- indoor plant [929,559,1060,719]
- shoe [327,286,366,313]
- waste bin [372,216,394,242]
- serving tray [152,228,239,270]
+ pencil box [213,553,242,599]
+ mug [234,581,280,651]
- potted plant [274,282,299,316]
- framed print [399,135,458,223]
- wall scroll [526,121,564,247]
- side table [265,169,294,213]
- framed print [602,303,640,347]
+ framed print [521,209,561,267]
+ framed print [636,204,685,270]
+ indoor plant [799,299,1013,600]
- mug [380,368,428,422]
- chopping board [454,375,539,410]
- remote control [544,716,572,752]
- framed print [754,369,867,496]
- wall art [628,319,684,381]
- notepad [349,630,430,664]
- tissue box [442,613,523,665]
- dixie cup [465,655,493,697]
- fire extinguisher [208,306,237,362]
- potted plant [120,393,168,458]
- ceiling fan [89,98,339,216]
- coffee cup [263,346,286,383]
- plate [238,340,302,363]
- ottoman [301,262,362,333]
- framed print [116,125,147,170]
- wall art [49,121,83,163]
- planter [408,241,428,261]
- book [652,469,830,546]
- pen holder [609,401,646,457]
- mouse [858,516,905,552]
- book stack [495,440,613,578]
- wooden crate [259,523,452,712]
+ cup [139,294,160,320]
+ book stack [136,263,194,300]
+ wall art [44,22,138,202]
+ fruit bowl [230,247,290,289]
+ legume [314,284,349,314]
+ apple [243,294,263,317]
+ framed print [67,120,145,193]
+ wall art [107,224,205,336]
- - - - - - -
INSTRUCTIONS FOR THE TASK = Return the records above verbatim, in their entirety.

ANSWER =
- indoor plant [929,559,1060,719]
- shoe [327,286,366,313]
- waste bin [372,216,394,242]
- serving tray [152,228,239,270]
+ pencil box [213,553,242,599]
+ mug [234,581,280,651]
- potted plant [274,282,299,316]
- framed print [399,135,458,223]
- wall scroll [526,121,564,247]
- side table [265,169,294,213]
- framed print [602,303,640,347]
+ framed print [521,209,561,267]
+ framed print [636,204,685,270]
+ indoor plant [799,299,1013,600]
- mug [380,368,428,422]
- chopping board [454,375,539,410]
- remote control [544,716,572,752]
- framed print [754,369,867,496]
- wall art [628,319,684,381]
- notepad [349,630,430,664]
- tissue box [442,613,523,665]
- dixie cup [465,655,493,697]
- fire extinguisher [208,306,237,362]
- potted plant [120,393,168,458]
- ceiling fan [89,98,339,216]
- coffee cup [263,346,286,383]
- plate [238,340,302,363]
- ottoman [301,262,362,333]
- framed print [116,125,147,170]
- wall art [49,121,83,163]
- planter [408,241,428,261]
- book [652,469,830,546]
- pen holder [609,401,646,457]
- mouse [858,516,905,552]
- book stack [495,440,613,578]
- wooden crate [259,523,452,712]
+ cup [139,294,160,320]
+ book stack [136,263,194,300]
+ wall art [44,22,138,202]
+ fruit bowl [230,247,290,289]
+ legume [314,284,349,314]
+ apple [243,294,263,317]
+ framed print [67,120,145,193]
+ wall art [107,224,205,336]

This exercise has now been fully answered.